Ее речь была очень плавной – будто поток ручья лился меж камней:
– Смелый рыцарь, ты дал себя похитить твоей даме сердца. Ибо её направляла любовь. А любовь это и есть предначертание природы. А Природа ведёт мир в одном ей ведомом пути. Но он не слеп – этот путь. И я уверена: раз вы здесь, этот мир не погибнет до конца. От него останется история вашей любви… Я уже знаю, как переправить ваше послание к вашему Воспринимателю в будущие века…
А пока послушайте предания об этом мире. Ибо прошлое восточных заокраин Средиземья никогда не было ведомо людям Запада…
Мы пришли сюда давно – с еще более далёкого востока. Пока жили здесь, изменились. Волосы и глаза наши посветлели… ведь прошли десятки тысячелетий, пока мы жили в этих лесах. И язык наш почти не менялся с тех пор – в то время как языки наших потомков менялись всё сильнее. Вот и язык здешних саков уж совсем не походит на своего предка, кроме отдельных очень редких слов, тем более у него не один предок – люди юга стали говорить на языке наших братьев и исказили его. И ты, Гилни, уже знаешь это – Правитель сообщил мне о твоих пророчествах…

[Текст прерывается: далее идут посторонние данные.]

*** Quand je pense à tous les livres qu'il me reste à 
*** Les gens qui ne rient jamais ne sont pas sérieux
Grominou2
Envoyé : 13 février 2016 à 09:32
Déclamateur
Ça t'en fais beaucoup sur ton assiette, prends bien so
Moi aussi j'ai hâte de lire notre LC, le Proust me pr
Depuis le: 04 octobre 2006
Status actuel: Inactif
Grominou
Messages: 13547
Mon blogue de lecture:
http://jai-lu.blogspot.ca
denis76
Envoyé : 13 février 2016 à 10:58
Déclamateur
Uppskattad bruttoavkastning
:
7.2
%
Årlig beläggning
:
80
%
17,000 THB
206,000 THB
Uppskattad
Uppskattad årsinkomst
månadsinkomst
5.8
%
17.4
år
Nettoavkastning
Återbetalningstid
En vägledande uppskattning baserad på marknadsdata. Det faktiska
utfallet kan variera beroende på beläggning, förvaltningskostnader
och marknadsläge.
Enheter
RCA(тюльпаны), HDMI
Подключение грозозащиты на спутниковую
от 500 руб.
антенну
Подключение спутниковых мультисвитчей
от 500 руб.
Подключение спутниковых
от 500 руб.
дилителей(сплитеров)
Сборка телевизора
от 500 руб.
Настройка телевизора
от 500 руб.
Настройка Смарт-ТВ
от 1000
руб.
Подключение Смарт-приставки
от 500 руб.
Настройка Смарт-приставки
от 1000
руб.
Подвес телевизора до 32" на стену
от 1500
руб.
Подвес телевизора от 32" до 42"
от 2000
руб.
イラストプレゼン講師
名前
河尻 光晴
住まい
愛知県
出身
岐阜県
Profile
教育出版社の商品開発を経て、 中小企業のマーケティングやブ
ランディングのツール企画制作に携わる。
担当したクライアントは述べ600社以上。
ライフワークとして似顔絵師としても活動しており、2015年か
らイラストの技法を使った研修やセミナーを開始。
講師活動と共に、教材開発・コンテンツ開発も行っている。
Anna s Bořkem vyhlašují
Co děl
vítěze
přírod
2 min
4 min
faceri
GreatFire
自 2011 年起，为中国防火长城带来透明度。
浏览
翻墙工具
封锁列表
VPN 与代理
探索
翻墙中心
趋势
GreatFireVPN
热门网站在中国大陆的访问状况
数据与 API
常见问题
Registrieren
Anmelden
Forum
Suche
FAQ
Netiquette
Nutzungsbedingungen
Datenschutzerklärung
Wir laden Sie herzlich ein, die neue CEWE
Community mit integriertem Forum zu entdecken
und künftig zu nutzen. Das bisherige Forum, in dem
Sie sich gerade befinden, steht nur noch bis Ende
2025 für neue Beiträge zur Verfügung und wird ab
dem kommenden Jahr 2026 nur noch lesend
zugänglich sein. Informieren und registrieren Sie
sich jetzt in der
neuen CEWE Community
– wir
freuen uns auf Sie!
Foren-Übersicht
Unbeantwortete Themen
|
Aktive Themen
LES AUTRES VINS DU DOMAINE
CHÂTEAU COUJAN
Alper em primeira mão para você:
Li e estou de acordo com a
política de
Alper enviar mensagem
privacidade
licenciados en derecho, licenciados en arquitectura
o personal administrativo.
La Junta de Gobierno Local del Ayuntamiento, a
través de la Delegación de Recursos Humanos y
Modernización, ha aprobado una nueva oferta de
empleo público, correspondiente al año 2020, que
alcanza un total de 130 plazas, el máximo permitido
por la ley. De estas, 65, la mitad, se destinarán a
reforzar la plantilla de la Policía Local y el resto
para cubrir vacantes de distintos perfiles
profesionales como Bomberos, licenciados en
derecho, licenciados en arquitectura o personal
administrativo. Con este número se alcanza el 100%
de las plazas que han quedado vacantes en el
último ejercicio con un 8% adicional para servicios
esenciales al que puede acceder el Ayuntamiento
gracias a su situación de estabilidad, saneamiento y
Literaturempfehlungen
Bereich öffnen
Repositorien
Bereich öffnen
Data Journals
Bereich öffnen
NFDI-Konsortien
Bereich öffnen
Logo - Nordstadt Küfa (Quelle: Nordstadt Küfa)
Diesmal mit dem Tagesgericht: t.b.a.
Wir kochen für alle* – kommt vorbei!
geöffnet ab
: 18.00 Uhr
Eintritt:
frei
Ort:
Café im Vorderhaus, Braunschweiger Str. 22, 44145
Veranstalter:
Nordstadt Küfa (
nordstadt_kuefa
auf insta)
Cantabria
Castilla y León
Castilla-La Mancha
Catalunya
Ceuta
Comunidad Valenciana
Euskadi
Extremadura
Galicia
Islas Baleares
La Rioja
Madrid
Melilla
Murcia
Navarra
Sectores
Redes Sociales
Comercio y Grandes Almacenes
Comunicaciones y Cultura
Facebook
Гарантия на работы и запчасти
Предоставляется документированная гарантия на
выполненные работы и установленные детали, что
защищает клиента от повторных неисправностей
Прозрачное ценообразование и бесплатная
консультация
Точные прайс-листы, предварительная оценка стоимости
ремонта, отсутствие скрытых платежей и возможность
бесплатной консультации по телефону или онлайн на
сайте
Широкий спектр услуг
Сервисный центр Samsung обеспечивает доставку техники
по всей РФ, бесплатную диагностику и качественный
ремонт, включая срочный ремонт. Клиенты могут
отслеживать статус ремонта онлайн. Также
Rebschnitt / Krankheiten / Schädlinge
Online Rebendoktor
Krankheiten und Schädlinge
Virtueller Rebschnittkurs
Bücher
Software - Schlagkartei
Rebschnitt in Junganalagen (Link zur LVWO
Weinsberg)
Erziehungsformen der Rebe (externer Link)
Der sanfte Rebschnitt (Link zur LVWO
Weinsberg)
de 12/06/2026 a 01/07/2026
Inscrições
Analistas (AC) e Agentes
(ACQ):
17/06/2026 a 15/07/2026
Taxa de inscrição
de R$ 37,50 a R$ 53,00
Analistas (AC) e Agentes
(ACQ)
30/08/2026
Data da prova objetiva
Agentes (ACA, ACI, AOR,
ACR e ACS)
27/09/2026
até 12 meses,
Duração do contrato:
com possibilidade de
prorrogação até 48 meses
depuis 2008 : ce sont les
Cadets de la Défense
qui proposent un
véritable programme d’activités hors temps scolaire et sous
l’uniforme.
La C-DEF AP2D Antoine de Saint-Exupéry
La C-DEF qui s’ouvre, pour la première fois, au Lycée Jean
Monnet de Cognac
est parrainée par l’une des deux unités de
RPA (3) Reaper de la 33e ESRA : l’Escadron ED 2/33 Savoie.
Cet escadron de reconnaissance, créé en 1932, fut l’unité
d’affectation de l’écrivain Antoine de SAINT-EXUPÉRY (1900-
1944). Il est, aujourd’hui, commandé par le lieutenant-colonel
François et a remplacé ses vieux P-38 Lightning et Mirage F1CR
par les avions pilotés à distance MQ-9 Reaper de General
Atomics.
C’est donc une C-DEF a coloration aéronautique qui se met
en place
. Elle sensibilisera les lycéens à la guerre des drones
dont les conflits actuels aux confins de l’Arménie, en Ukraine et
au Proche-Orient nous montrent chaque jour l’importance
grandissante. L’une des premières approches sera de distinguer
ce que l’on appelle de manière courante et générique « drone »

И Кавалиенна полупроизнесла-полупропела строчку какой-то древней песни – или заклинания… Глаза её подернулись туманом, словно в них застыла тоска прошедших веков, проведённых среди густых лесов. И неожиданно я, как ученый человек Королевства, узнал звуки древней эльфийской речи, читанные ранее только в книгах…
Кавалиенна, закончив свой мелодичный речитатив, встрепенулась, посмотрела на меня, словно ответив на мои мысли:
– Да, ты прав, это почти квенья – высокая эльфийская речь. Но нас нет. Люди – носители языков, более всех похожих на наш, живут в лесах и степях к северу от этих мест. Они разбредутся на две ветви; западная ветвь их языков, как самая многочисленная, доживёт и до времени Воспринимателя, ведь они уйдут дальше на запад и к северу… От восточной же ветви останутся лесные и горные племена, коих уже сейчас очень немного, а будет столько, что почти все они потеряют свой древний язык. Но потомки наших ближайших родичей на западе, конечно, ничего не смогут ему передать, кроме разве что звучания своего языка, чья напевность будет напоминать квенья. До поры Воспринимателя доживут и такие как я – но уже совершенно развоплощённые. Редко кто из живущих на Земле людей сможет узреть их внутренним взором. И дабы кто-то смог узреть – может даже и он сам – вы должны пройти подготовку… под моим наставлением.
Волшебница Кавалиенна, закончив свои объяснения, смотрела на нас долгим благожелательным взглядом. Словно угадав мои опасения, она успокоила:
– А то, из какого народа твоя спутница, путь тебя не беспокоит, о благородный рыцарь, – (почему она меня упорно называет рыцарем? Ведь я не принадлежу к числу благородных семейств, иначе не мотался бы по дальним гарнизонам, получая, верно, десятую долю жалованья иного чиновника). – Твоя спутница будет верна тебе. А это самое главное. Ваша жизнь и любовь останутся в памяти этих холмов, этих рощ. Я позабочусь. Вам всё равно некуда идти. Если они узнают, что ты бежал с оркой – расплата будет неминуема.
«Действительно, – думал я над словами волшебницы, – я человек штатский, вольнонаёмный. Так что строгого выговора за дезертирство не будет. Но за брак с оркой меня, возможно, ждёт гражданский суд. Наверное, Ернил давно выведал, с кем я встречаюсь – вот что значили его якобы случайные намёки о нападениях давно замирённых орков».
* * *
Начинался ноябрь. На отдельных моложавых тополях всё не сходила зелёная листва – только листья еще больше пожухли и стали совсем сухими и ломкими. Особенно много таких зеленолистных деревьев стояло в рощице, где жива наша добрая колдунья.